### Input material
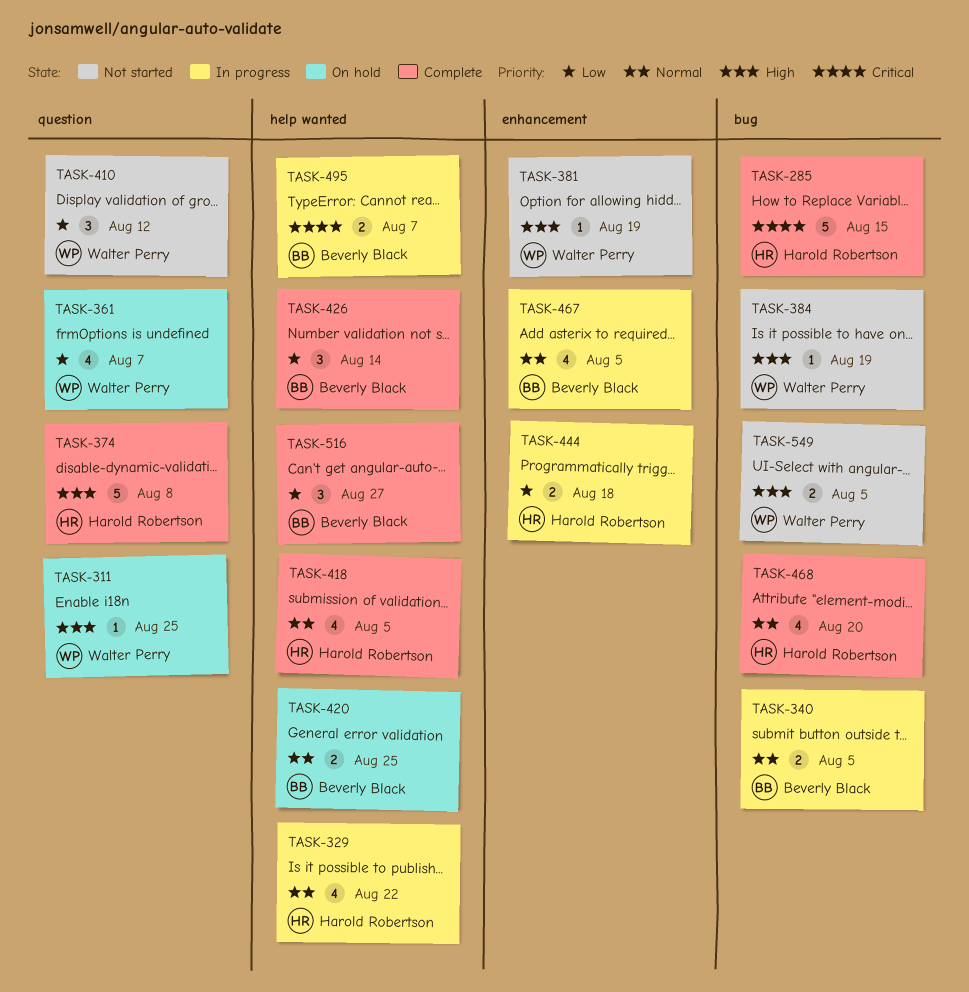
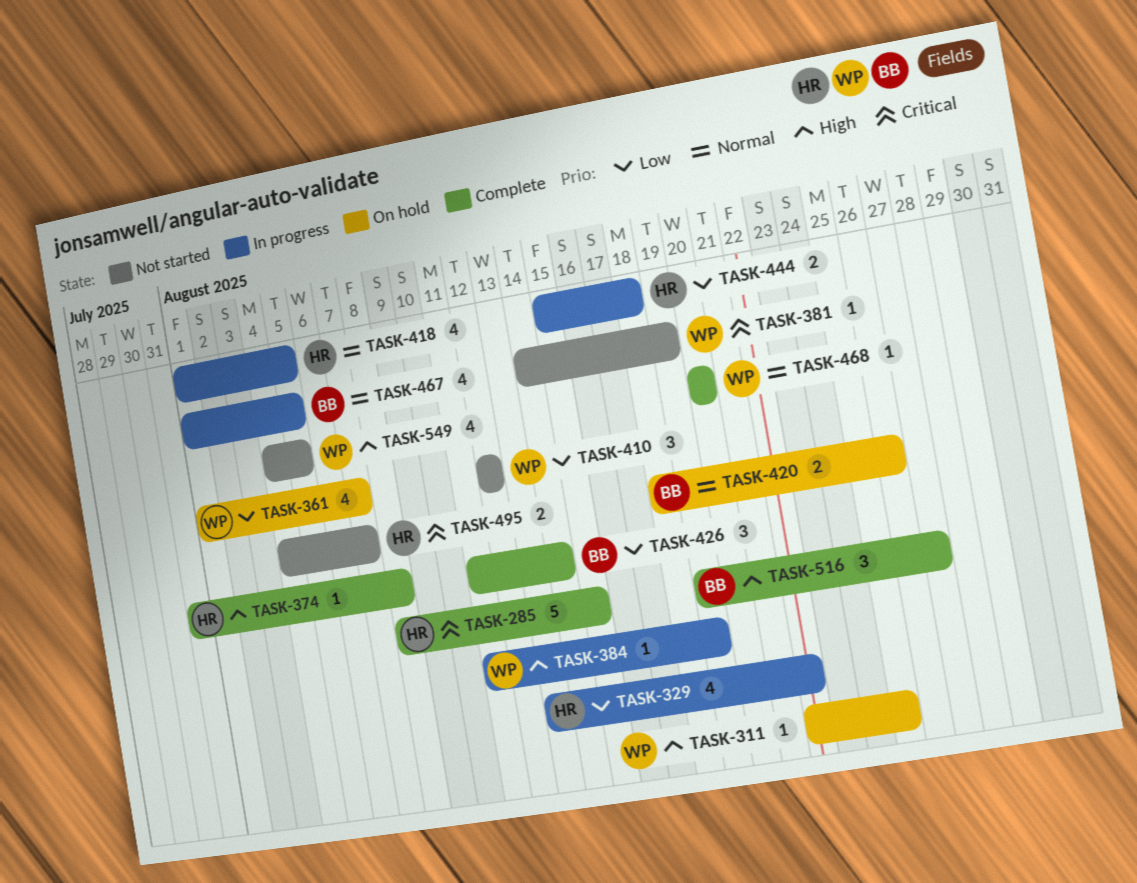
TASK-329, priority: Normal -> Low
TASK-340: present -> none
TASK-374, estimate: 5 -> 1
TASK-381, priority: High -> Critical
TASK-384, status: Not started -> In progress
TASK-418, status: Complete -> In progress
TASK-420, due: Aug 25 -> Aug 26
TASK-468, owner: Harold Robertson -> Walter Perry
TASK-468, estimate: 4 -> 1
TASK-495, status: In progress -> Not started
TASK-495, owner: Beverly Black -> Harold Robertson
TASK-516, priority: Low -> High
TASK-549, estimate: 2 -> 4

### Problem
Whenever the word "priority" occurs in a line above, copy that line.

### Result of this exercise
TASK-329, priority: Normal -> Low
TASK-381, priority: High -> Critical
TASK-516, priority: Low -> High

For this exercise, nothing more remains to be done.